- _Your goal_
Among these records, which lines include "para"? Copy them out.
--
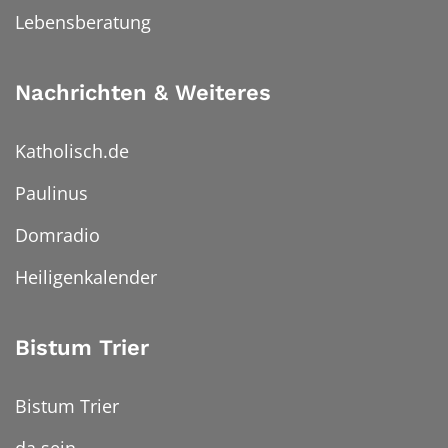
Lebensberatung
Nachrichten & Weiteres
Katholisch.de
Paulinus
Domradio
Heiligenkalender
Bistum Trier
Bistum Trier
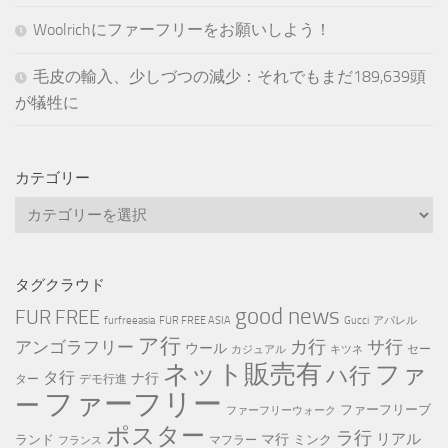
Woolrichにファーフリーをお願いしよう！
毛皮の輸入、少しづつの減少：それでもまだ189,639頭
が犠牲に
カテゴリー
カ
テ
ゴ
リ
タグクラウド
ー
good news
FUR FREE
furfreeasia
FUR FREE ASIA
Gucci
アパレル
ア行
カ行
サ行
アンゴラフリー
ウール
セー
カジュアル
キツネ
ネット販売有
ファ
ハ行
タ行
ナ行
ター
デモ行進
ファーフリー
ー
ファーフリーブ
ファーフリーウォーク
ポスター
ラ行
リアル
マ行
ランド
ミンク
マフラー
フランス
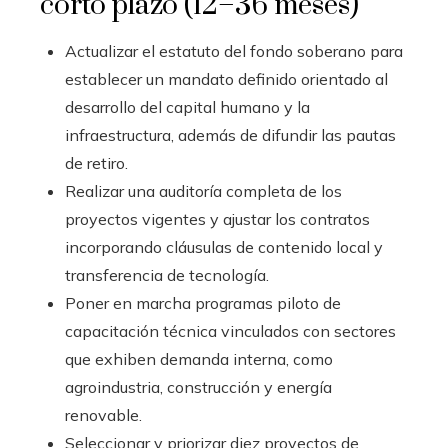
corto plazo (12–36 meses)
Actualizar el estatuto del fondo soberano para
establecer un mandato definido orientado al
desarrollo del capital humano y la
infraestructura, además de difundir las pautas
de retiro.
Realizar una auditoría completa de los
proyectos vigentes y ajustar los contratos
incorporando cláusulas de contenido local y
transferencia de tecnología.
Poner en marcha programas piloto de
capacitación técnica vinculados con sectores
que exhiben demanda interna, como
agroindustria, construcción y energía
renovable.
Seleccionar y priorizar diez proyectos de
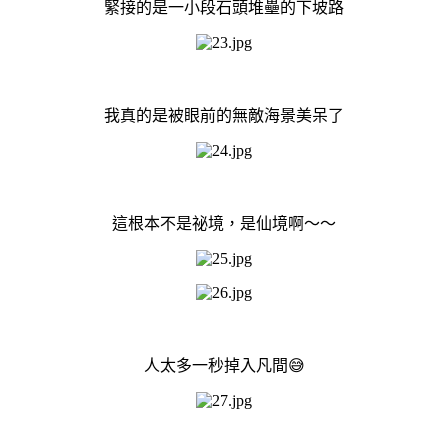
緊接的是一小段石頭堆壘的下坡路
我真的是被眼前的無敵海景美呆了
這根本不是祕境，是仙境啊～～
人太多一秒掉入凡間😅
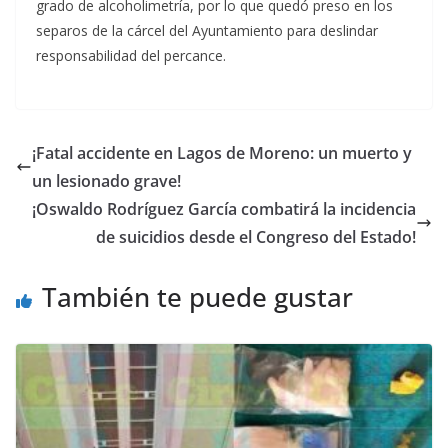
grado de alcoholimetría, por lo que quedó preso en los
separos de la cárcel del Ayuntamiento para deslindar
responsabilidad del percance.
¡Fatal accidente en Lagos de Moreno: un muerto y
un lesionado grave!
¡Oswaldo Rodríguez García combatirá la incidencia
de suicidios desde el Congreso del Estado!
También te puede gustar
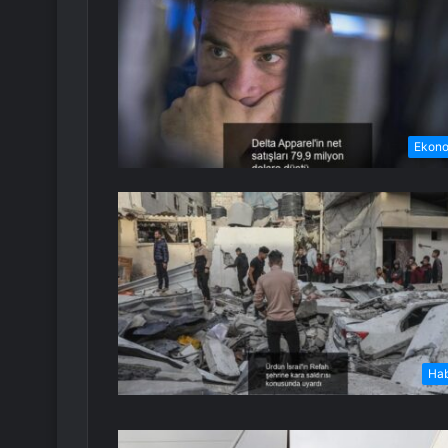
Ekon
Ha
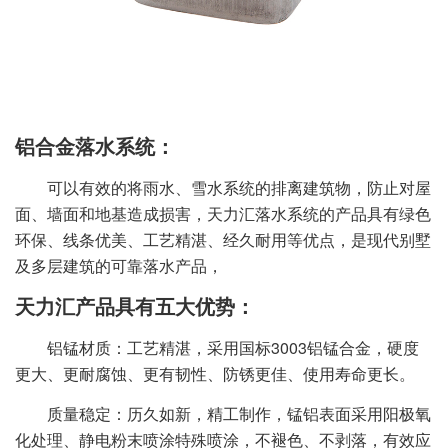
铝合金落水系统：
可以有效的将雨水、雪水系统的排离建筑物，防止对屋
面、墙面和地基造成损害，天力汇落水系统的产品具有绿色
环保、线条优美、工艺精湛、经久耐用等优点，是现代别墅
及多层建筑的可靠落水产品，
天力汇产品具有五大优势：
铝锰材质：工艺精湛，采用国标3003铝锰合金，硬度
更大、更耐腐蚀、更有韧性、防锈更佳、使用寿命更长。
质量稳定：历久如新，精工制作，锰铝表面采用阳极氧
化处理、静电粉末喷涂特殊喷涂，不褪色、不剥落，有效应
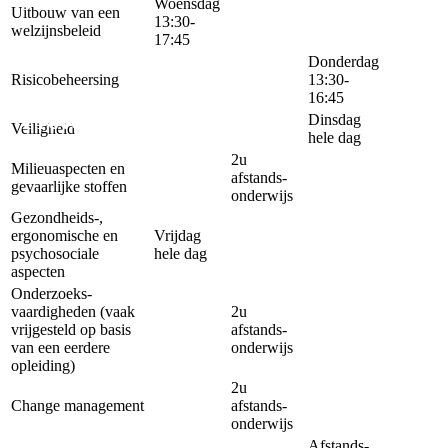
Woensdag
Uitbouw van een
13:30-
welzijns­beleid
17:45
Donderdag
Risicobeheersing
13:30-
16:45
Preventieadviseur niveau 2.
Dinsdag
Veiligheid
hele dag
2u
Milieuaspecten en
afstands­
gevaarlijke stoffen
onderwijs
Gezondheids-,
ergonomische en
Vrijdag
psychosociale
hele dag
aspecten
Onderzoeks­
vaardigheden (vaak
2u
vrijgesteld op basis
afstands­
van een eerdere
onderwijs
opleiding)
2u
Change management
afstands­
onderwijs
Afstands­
--
- _Response_
Actualizar el estatuto del fondo soberano para
separos de la cárcel del Ayuntamiento para deslindar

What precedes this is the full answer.